These possible problems are just that--possibilities. I have none of these problems today, and I probably won't wake up with these problems tomorrow. So I'm just going to go about my life as usual; turns out I'm really really good at going about my life as usual. Dr. Oncologist has only four instructions for me to follow to try to maintain today's health status: no smoking, no drinking alcohol, keeping the body mass index (BMI) below 25, and exercising. These things should be no problem for me, although when I mentioned my new fondness of yoga and she said that that isn't the kind of exercise she's talking about. She means the type of exercise that gets my heart rate up. I guess I'd better find a way to start biking to work again.
Also at the survivorship meeting I met with the outreach nurse, who gave me 12 CD's full of tips for cancer survivors. I'll be sure to play those at our next house party. She also gave me a spiral-bound booklet of written tips for the survivor. These tips include many what-to-expect-when-you're-surviving tidbits like pre-menopausal symptoms, months of lingering fatigue, and emotional difficulties. Um, thanks, but this information would have been useful yesterday (in July). I physically and emotionally processed the bulk of my cancer treatment recovery and survivorship issues months ago. The booklet probably could have been useful at some point, but its delivery was poorly timed.
Needless to say, I am not suffering any cancer treatment separation anxiety.

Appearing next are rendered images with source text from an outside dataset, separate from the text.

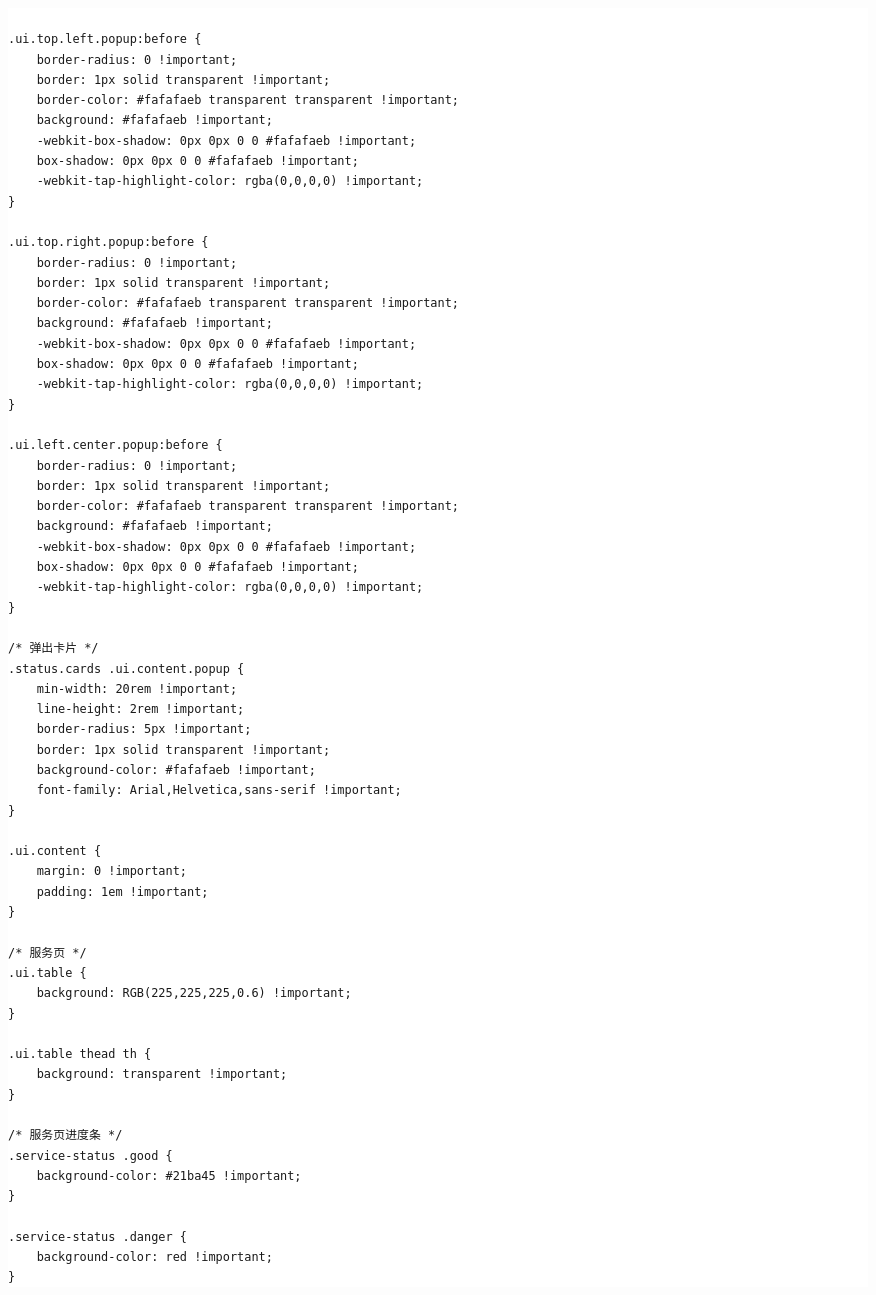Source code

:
 ```

.ui.top.left.popup:before {
    border-radius: 0 !important;
    border: 1px solid transparent !important;
    border-color: #fafafaeb transparent transparent !important;
    background: #fafafaeb !important;
    -webkit-box-shadow: 0px 0px 0 0 #fafafaeb !important;
    box-shadow: 0px 0px 0 0 #fafafaeb !important;
    -webkit-tap-highlight-color: rgba(0,0,0,0) !important;
}

.ui.top.right.popup:before {
    border-radius: 0 !important;
    border: 1px solid transparent !important;
    border-color: #fafafaeb transparent transparent !important;
    background: #fafafaeb !important;
    -webkit-box-shadow: 0px 0px 0 0 #fafafaeb !important;
    box-shadow: 0px 0px 0 0 #fafafaeb !important;
    -webkit-tap-highlight-color: rgba(0,0,0,0) !important;
}

.ui.left.center.popup:before {
    border-radius: 0 !important;
    border: 1px solid transparent !important;
    border-color: #fafafaeb transparent transparent !important;
    background: #fafafaeb !important;
    -webkit-box-shadow: 0px 0px 0 0 #fafafaeb !important;
    box-shadow: 0px 0px 0 0 #fafafaeb !important;
    -webkit-tap-highlight-color: rgba(0,0,0,0) !important;
}

/* 弹出卡片 */
.status.cards .ui.content.popup {
    min-width: 20rem !important;
    line-height: 2rem !important;
    border-radius: 5px !important;
    border: 1px solid transparent !important;
    background-color: #fafafaeb !important;
    font-family: Arial,Helvetica,sans-serif !important;
}

.ui.content {
    margin: 0 !important;
    padding: 1em !important;
}

/* 服务页 */
.ui.table {
    background: RGB(225,225,225,0.6) !important;
}

.ui.table thead th {
    background: transparent !important;
}

/* 服务页进度条 */
.service-status .good {
    background-color: #21ba45 !important;
}

.service-status .danger {
    background-color: red !important;
}
```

I have read that some patients are very sad to be done visiting the place that saved their lives, where they now have lots of friends and a fixed routine. They also get nervous that now they are back on their own with their bodies and are expected to find a recurrent cancer all by themselves. Maybe my separation from cancer treatment is too recent, or conversely maybe I went through this months ago when I was done with the hard cancer treatments, but currently I am not suffering any of these emotions at all. Indeed, when I walked out of my last herceptin treatment a month ago, I don't think I've ever held my head higher. I waved at the receptionists, all on their phones with actual cancer patients, and I strutted out of there, no longer a cancer patient.
So I'm officially a survivor now. I will miss my clinic cancer friends, but I'll still see them around. Indeed, I still get to go in every three months for PET scans, but eventually that will be every 4 months, and then every 6 months, until finally I just have a PET scan once per year. Like getting my eyes checked.
It's been a long time since I posted a song. I don't know why I haven't posted songs lately; I still love music. But this post is begging for a song. Only one song, really. In this song, I think the "I" is me, and the "you" is the oncology waiting room. Hasta la vista, baby.
I've said it before, and I'll say it again. Cancer can suck it.